◆ **Given records**
=-=-=-=-=

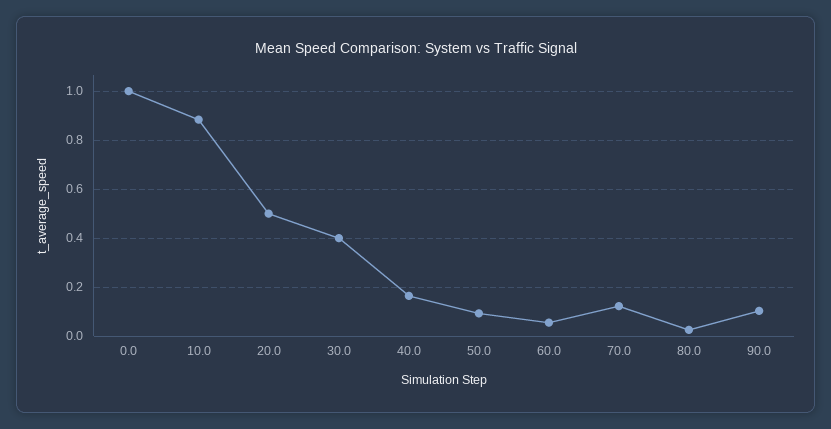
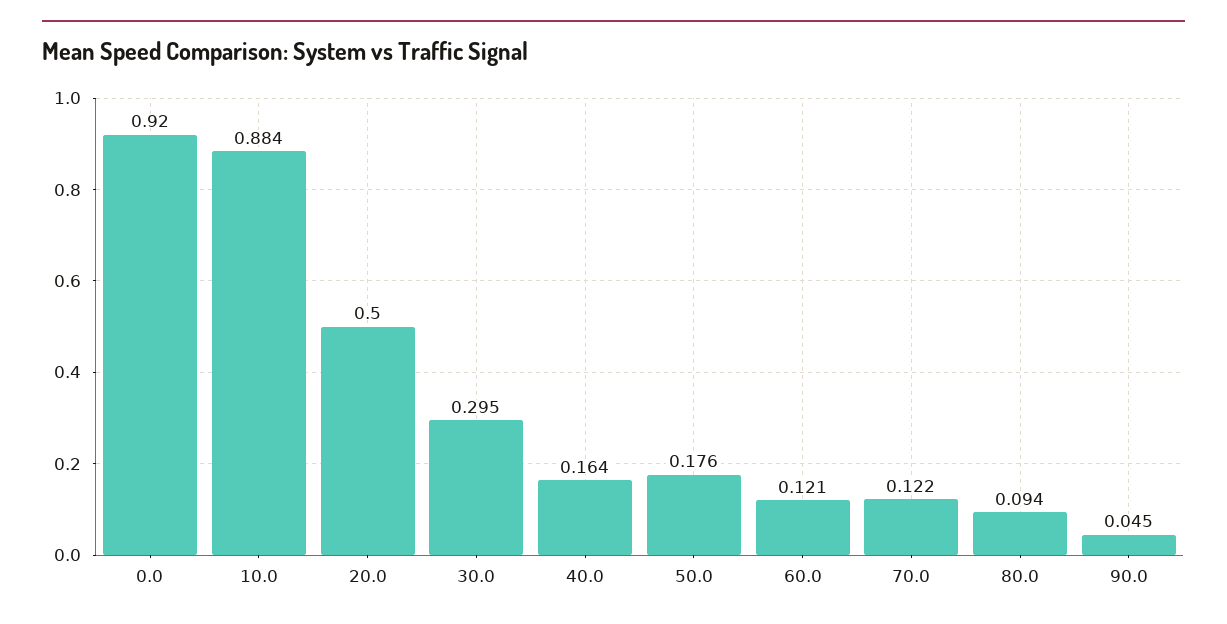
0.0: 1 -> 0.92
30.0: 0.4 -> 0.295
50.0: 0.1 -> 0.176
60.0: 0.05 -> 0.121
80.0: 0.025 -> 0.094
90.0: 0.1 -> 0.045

=-=-=-=-=

◆ **Instruction**
Exactly as written, give the entries above again, with no images.

◆ **Result below**
0.0: 1 -> 0.92
30.0: 0.4 -> 0.295
50.0: 0.1 -> 0.176
60.0: 0.05 -> 0.121
80.0: 0.025 -> 0.094
90.0: 0.1 -> 0.045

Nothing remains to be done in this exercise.